*PASSAGE SHOWN:*
▼
Growth of M. polycephala occurs best in natural or artificial light, and is reduced when colonies are grown in darkness; although no difference in size or morphology of fructifications is seen between colonies developed under differing lighting conditions. M. polycephala grows more slowly under thermal radiation than under longer wavelengths (violet, ultraviolet, blue light) where germination is accelerated. M. polycephala shows a tolerance to short-duration X-ray exposure. Longer periods of x-ray exposure result in slowed germination or death. Dauphin used a radium tube given to him by Professor Pierre Curie to assess the tolerance of M. polycephala to ionizing radiation. He placed the fungus on a Petri dish, and situated the aperture of the radium source towards the centre of the dish. He found that at the borders of the dish, where radiation was more distant, germination was not affected: it was more abundant than normal; however, towards the centre of the dish growth became reduced. He also compared fungal growth exposed to radium with growth under normal conditions using duplicate cultures of the same strain of M. polycephala. The control yielded normal growth and development, but the radium-exposed culture manifested double or triple the normal growth rate in some filaments while others developed cysts.
▲
*SUPPLIED DATA:*
▼
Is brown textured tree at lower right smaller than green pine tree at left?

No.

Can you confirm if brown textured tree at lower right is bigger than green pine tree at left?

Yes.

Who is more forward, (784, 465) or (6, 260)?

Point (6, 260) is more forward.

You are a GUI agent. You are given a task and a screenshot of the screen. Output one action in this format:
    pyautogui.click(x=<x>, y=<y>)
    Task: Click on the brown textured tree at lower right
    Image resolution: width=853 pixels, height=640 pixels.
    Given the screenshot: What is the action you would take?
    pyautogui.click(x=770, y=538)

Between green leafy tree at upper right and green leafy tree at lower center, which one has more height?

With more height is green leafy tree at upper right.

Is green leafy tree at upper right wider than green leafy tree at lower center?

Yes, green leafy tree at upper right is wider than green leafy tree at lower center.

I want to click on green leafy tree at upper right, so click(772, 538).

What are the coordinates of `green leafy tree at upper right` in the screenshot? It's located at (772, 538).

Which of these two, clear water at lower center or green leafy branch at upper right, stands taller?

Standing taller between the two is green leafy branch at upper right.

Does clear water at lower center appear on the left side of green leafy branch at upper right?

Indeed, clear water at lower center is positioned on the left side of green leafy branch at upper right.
▲
▼
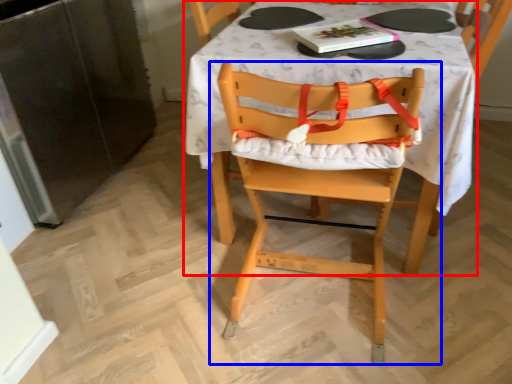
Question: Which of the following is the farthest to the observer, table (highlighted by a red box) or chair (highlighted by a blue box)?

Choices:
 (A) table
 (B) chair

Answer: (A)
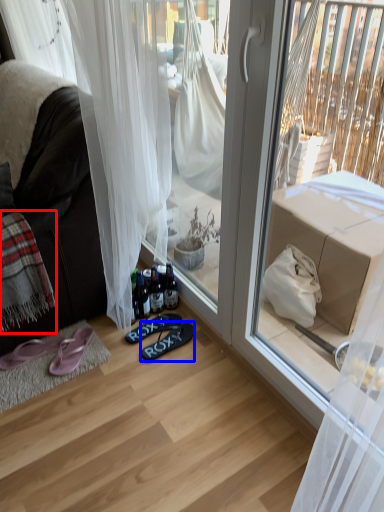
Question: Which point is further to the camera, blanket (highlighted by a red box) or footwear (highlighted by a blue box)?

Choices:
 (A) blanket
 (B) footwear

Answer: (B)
▲
*REQUIRED TASKS:*
1. Please condense the paragraph of the M. polycephala passage that begins "Growth of M. polycephala occurs best" into a short bulleted list that keeps its main facts.
2. Carry the M. polycephala passage forward from its final sentence.

*RESULTS:*
1.
- Growth is best in natural or artificial light and reduced in darkness, though the size and shape of fructifications don't differ with lighting.
- Growth is slower under thermal radiation than under violet, ultraviolet or blue light, which speed germination.
- Short X-ray exposure is tolerated; longer exposure slows germination or kills the fungus.
- Dauphin tested ionizing radiation with a radium tube from Professor Pierre Curie, aimed at the center of a Petri dish. Germination at the distant edges was more abundant than normal, and growth fell off toward the center.
- Against a normal control of the same strain, the radium-exposed culture grew two or three times faster in some filaments, while other filaments formed cysts.

2.
==Habitat and ecology==
Mortierella polycephala has been reported on decaying polypores, arable and desert soil, trees such as beech and spruce, flowering plants like Calluna, alfalfa roots, wheat, tomato and cabbage; and other ecosystems like salt marshes and slate slopes. It is a saprotroph fungi, extensively distributed in Europe: Belgium, France, The Netherlands, United Kingdom, Ukraine, Germany and Switzerland; Asia: China, Japan, India and Indonesia; and America: Brazil and Mexico. Its spores are transmitted via air or water movement. Although several articles and books report M. polycephala as a cause of pulmonary infections for cattle and abortion in cattle, a primary source that confirms this statement has not been found and no other sources have reproduced the findings. A single report of animal infection attributed M. polycephala may represent a misidentified strain of M. wolfii.